No surprise was Vijay Singh, who backed up his opening 69 with an even-par 72. “These conditions don’t favor anybody,” said Singh, a two-time PGA champion. “Not even me. If it blows like this, it favors whoever is hitting the ball the best and putting the best. So you have to go out there and hit it solid.”
Also at three under was Fisher, who briefly took the lead from Tom Watson early in the British Open’s final round at Turnberry; Jones, whose main claim to fame in America was losing to Tiger Woods in the WGC-Match Play’s first round in February; and Glover, who won the U.S. Open at Bethpage.
Glover has made 10 birdies in two days. “I’ve played my best golf on hard courses this year,” said Glover. “I’m just driving it good and putting well.”
Jones, 34, an Aussie who has won eight times on the Japanese tour, where he plays most of his golf, is a good wind player and took advantage of the difficult conditions to shoot 70 and tie Singh. Jones eagled the short par-4 14th when he drove the green with a 4-wood and sank a 15-foot putt. He played with Steve Marino, who chipped in for eagle just before Jones putted.

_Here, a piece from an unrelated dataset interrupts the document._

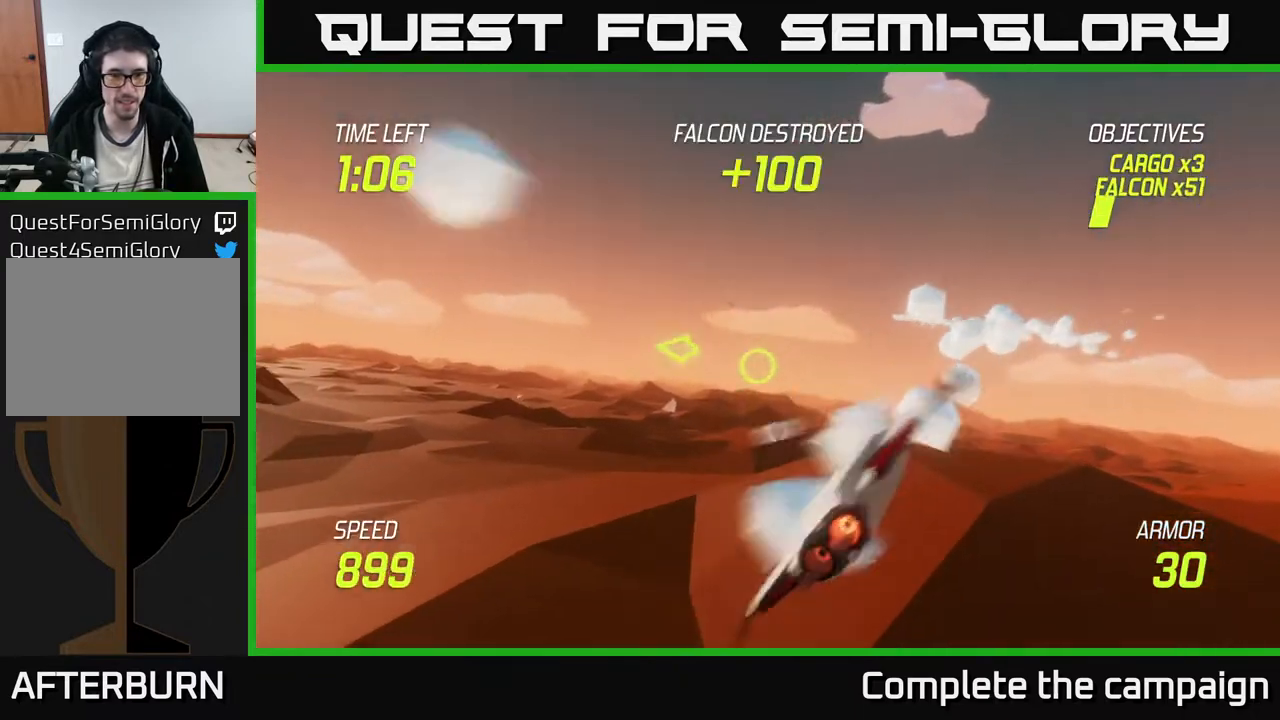
{"buttons": ["R2"], "left_stick": "left", "events": [[67, "L2", "up"], [67, "left_stick", "up-left"], [317, "left_stick", "left"], [467, "R2", "down"]]}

“That one at 14 was a bonus,” said Jones. “I grew up on the south coast in New South Wales and it’s very, very windy there. I feel pretty comfortable in the wind. The harder it gets, I pride myself on toughing it out in tough conditions.”
Grant Sturgeon, an assistant pro at Oakmont who played college golf at Louisville, made the cut and was the low club professional at even par after rounds of 73-71. He called his boss, Oakmont head pro Bob Ford, for some last minute advice. “Bob said, ‘Swing hard and hope you hit it,’ ” Sturgeon said, laughing. “That was about as deep as we got into strategy.”
Sturgeon was more fortunate than those players who won’t be sticking around for the weekend. Those include John Daly, who shot 78 Thursday and withdrew, citing back pain. Adam Scott birdied the 18th hole Thursday to shoot 82, then backed it up with a 79 on Friday. Scott looks completely baffled by his swing, and at this rate may be left off the International side for the Presidents Cup in October. European Ryder Cup captain Colin Montgomerie posted 78 and ballooned to nine over par.